TEXT DES DOKUMENTS:
-.-.-

Meine Sicherheitsvorkehrungen sind Torgriffe gegen Draht tauschen, Türen von Hütte, WC und Stall schliessen. Denn wenn ich unterwegs beim Vieh bin und beobachte, wie Freizeit-Berggänger sich rund um die Hütte einrichten, Tische versetzen, die Grillstelle benutzen und sogar noch die Frechheit haben, zu schauen, ob denn die Hüttentür vielleicht doch nicht abgeschlossen ist, frage ich mich ernsthaft, wo das hinführt. Klar, es ist nicht immer so. Aber x Jahre später sollte sich dies gebessert haben. So die Hoffnung. Leider nein. Bin ich denn der Einzige, der sich wertschätzender entwickelt hat? Klar, bin ich nicht.

-.-.-

EINTRÄGE IM DATENSATZ:

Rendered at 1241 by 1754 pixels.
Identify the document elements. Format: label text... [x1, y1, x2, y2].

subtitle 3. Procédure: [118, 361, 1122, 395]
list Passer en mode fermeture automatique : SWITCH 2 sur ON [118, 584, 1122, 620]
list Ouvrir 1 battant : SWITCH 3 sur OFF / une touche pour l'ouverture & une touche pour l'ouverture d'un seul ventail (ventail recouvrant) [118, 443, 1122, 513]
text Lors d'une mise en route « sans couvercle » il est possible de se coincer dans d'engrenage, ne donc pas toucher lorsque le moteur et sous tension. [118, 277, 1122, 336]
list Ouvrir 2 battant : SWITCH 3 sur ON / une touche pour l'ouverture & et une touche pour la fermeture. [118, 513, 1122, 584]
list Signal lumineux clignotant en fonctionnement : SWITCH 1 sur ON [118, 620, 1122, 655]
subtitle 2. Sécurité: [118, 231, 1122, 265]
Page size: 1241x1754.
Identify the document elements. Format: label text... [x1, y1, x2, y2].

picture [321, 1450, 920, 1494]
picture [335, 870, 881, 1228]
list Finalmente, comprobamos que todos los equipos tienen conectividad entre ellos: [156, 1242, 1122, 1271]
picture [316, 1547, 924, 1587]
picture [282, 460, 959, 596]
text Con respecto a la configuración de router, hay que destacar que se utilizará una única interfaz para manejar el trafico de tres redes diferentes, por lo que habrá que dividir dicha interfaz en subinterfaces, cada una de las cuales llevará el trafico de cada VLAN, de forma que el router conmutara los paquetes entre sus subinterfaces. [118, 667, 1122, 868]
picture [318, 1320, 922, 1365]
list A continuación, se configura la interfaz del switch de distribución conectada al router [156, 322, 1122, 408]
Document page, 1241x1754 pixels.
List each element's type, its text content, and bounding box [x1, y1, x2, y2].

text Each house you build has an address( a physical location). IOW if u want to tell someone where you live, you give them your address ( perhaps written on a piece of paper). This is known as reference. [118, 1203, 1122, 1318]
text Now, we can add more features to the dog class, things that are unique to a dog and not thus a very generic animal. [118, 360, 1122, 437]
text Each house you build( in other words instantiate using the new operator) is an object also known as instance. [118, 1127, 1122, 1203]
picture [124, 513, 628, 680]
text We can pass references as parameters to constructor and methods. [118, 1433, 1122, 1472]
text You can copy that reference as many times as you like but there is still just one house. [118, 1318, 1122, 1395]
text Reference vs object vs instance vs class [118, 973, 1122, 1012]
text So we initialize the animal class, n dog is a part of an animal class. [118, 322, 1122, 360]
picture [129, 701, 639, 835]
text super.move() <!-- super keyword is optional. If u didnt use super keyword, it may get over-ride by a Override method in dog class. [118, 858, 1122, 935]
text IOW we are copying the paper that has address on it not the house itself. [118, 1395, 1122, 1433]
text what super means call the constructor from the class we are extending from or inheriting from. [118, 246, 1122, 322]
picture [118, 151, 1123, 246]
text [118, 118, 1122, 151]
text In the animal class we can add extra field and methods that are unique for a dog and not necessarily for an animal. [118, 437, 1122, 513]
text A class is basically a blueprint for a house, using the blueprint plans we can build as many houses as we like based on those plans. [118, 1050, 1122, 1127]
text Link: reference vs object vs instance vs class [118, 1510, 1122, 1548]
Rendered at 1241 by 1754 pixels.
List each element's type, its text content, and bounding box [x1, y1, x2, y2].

-.-.-

Gib aus dem Text über die Hütte den Abschnitt wortgetreu aus, der mit den Worten "Meine Sicherheitsvorkehrungen sind" beginnt und mit "bin ich nicht." endet.

Meine Sicherheitsvorkehrungen sind Torgriffe gegen Draht tauschen, Türen von Hütte, WC und Stall schliessen. Denn wenn ich unterwegs beim Vieh bin und beobachte, wie Freizeit-Berggänger sich rund um die Hütte einrichten, Tische versetzen, die Grillstelle benutzen und sogar noch die Frechheit haben, zu schauen, ob denn die Hüttentür vielleicht doch nicht abgeschlossen ist, frage ich mich ernsthaft, wo das hinführt. Klar, es ist nicht immer so. Aber x Jahre später sollte sich dies gebessert haben. So die Hoffnung. Leider nein. Bin ich denn der Einzige, der sich wertschätzender entwickelt hat? Klar, bin ich nicht.